_Dataset records:_
- - - -

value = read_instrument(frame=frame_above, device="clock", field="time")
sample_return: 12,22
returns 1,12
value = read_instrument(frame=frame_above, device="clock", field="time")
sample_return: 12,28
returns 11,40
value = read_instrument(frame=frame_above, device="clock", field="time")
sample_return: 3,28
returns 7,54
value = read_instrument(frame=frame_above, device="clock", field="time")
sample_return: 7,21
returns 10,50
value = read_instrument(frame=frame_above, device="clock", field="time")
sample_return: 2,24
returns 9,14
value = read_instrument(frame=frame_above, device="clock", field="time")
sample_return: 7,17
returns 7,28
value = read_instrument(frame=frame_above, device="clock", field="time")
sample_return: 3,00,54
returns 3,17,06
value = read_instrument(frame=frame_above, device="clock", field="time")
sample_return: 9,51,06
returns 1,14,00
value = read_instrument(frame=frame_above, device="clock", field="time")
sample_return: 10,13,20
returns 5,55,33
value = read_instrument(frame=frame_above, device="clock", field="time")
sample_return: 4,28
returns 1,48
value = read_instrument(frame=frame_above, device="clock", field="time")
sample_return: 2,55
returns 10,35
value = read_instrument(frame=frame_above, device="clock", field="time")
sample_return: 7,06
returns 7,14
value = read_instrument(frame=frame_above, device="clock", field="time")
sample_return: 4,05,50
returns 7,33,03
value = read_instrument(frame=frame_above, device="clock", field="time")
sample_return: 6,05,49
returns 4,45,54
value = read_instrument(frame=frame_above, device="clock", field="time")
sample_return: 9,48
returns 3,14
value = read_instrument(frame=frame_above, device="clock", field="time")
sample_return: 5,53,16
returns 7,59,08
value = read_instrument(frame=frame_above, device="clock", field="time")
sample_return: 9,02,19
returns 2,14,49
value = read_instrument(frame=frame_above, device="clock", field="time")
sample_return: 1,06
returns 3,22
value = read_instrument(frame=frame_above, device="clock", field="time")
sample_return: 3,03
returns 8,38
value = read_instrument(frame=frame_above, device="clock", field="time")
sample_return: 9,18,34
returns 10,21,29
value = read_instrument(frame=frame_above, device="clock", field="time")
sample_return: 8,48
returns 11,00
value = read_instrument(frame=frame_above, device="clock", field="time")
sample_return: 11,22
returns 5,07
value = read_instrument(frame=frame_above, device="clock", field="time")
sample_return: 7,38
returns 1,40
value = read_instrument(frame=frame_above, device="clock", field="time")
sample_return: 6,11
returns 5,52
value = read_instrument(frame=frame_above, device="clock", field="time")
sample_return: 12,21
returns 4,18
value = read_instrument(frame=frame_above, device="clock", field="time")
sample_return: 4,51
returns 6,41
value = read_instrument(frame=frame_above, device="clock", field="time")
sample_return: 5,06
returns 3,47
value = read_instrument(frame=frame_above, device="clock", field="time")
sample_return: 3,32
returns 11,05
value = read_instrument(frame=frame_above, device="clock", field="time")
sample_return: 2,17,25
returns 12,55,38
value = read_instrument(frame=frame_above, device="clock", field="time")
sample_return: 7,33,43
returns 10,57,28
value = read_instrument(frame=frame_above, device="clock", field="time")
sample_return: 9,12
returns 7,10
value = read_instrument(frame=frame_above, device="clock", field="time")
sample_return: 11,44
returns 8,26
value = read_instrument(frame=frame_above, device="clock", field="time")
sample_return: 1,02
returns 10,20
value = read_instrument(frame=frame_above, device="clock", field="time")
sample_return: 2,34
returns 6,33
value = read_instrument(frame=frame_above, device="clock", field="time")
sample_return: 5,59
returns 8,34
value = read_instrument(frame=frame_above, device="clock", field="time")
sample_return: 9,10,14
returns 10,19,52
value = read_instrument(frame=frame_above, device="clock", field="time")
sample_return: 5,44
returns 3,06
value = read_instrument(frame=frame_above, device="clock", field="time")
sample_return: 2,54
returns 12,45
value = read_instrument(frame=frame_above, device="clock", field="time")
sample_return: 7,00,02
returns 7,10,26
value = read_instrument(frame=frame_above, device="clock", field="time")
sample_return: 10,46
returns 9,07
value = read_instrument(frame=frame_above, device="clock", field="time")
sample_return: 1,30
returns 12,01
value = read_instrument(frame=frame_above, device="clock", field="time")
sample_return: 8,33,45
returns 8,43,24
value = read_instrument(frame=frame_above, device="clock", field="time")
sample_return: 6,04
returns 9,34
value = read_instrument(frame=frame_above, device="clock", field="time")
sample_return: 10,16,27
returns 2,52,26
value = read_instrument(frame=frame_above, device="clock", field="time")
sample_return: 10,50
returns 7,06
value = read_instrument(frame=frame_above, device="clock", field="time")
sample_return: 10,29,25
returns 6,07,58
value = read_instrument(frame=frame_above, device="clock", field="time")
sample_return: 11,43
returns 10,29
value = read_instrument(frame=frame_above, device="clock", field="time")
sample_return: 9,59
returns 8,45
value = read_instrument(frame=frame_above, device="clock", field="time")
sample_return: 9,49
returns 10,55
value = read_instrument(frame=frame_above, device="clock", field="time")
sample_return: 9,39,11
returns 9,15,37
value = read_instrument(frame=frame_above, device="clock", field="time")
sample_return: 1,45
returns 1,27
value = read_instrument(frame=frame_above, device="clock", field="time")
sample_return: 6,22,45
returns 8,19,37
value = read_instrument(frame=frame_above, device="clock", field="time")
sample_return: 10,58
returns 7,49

- - - -

_Stated goal:_ Write out all of the records above again, character for character, with no changes.

_The completed task:_
value = read_instrument(frame=frame_above, device="clock", field="time")
sample_return: 12,22
returns 1,12
value = read_instrument(frame=frame_above, device="clock", field="time")
sample_return: 12,28
returns 11,40
value = read_instrument(frame=frame_above, device="clock", field="time")
sample_return: 3,28
returns 7,54
value = read_instrument(frame=frame_above, device="clock", field="time")
sample_return: 7,21
returns 10,50
value = read_instrument(frame=frame_above, device="clock", field="time")
sample_return: 2,24
returns 9,14
value = read_instrument(frame=frame_above, device="clock", field="time")
sample_return: 7,17
returns 7,28
value = read_instrument(frame=frame_above, device="clock", field="time")
sample_return: 3,00,54
returns 3,17,06
value = read_instrument(frame=frame_above, device="clock", field="time")
sample_return: 9,51,06
returns 1,14,00
value = read_instrument(frame=frame_above, device="clock", field="time")
sample_return: 10,13,20
returns 5,55,33
value = read_instrument(frame=frame_above, device="clock", field="time")
sample_return: 4,28
returns 1,48
value = read_instrument(frame=frame_above, device="clock", field="time")
sample_return: 2,55
returns 10,35
value = read_instrument(frame=frame_above, device="clock", field="time")
sample_return: 7,06
returns 7,14
value = read_instrument(frame=frame_above, device="clock", field="time")
sample_return: 4,05,50
returns 7,33,03
value = read_instrument(frame=frame_above, device="clock", field="time")
sample_return: 6,05,49
returns 4,45,54
value = read_instrument(frame=frame_above, device="clock", field="time")
sample_return: 9,48
returns 3,14
value = read_instrument(frame=frame_above, device="clock", field="time")
sample_return: 5,53,16
returns 7,59,08
value = read_instrument(frame=frame_above, device="clock", field="time")
sample_return: 9,02,19
returns 2,14,49
value = read_instrument(frame=frame_above, device="clock", field="time")
sample_return: 1,06
returns 3,22
value = read_instrument(frame=frame_above, device="clock", field="time")
sample_return: 3,03
returns 8,38
value = read_instrument(frame=frame_above, device="clock", field="time")
sample_return: 9,18,34
returns 10,21,29
value = read_instrument(frame=frame_above, device="clock", field="time")
sample_return: 8,48
returns 11,00
value = read_instrument(frame=frame_above, device="clock", field="time")
sample_return: 11,22
returns 5,07
value = read_instrument(frame=frame_above, device="clock", field="time")
sample_return: 7,38
returns 1,40
value = read_instrument(frame=frame_above, device="clock", field="time")
sample_return: 6,11
returns 5,52
value = read_instrument(frame=frame_above, device="clock", field="time")
sample_return: 12,21
returns 4,18
value = read_instrument(frame=frame_above, device="clock", field="time")
sample_return: 4,51
returns 6,41
value = read_instrument(frame=frame_above, device="clock", field="time")
sample_return: 5,06
returns 3,47
value = read_instrument(frame=frame_above, device="clock", field="time")
sample_return: 3,32
returns 11,05
value = read_instrument(frame=frame_above, device="clock", field="time")
sample_return: 2,17,25
returns 12,55,38
value = read_instrument(frame=frame_above, device="clock", field="time")
sample_return: 7,33,43
returns 10,57,28
value = read_instrument(frame=frame_above, device="clock", field="time")
sample_return: 9,12
returns 7,10
value = read_instrument(frame=frame_above, device="clock", field="time")
sample_return: 11,44
returns 8,26
value = read_instrument(frame=frame_above, device="clock", field="time")
sample_return: 1,02
returns 10,20
value = read_instrument(frame=frame_above, device="clock", field="time")
sample_return: 2,34
returns 6,33
value = read_instrument(frame=frame_above, device="clock", field="time")
sample_return: 5,59
returns 8,34
value = read_instrument(frame=frame_above, device="clock", field="time")
sample_return: 9,10,14
returns 10,19,52
value = read_instrument(frame=frame_above, device="clock", field="time")
sample_return: 5,44
returns 3,06
value = read_instrument(frame=frame_above, device="clock", field="time")
sample_return: 2,54
returns 12,45
value = read_instrument(frame=frame_above, device="clock", field="time")
sample_return: 7,00,02
returns 7,10,26
value = read_instrument(frame=frame_above, device="clock", field="time")
sample_return: 10,46
returns 9,07
value = read_instrument(frame=frame_above, device="clock", field="time")
sample_return: 1,30
returns 12,01
value = read_instrument(frame=frame_above, device="clock", field="time")
sample_return: 8,33,45
returns 8,43,24
value = read_instrument(frame=frame_above, device="clock", field="time")
sample_return: 6,04
returns 9,34
value = read_instrument(frame=frame_above, device="clock", field="time")
sample_return: 10,16,27
returns 2,52,26
value = read_instrument(frame=frame_above, device="clock", field="time")
sample_return: 10,50
returns 7,06
value = read_instrument(frame=frame_above, device="clock", field="time")
sample_return: 10,29,25
returns 6,07,58
value = read_instrument(frame=frame_above, device="clock", field="time")
sample_return: 11,43
returns 10,29
value = read_instrument(frame=frame_above, device="clock", field="time")
sample_return: 9,59
returns 8,45
value = read_instrument(frame=frame_above, device="clock", field="time")
sample_return: 9,49
returns 10,55
value = read_instrument(frame=frame_above, device="clock", field="time")
sample_return: 9,39,11
returns 9,15,37
value = read_instrument(frame=frame_above, device="clock", field="time")
sample_return: 1,45
returns 1,27
value = read_instrument(frame=frame_above, device="clock", field="time")
sample_return: 6,22,45
returns 8,19,37
value = read_instrument(frame=frame_above, device="clock", field="time")
sample_return: 10,58
returns 7,49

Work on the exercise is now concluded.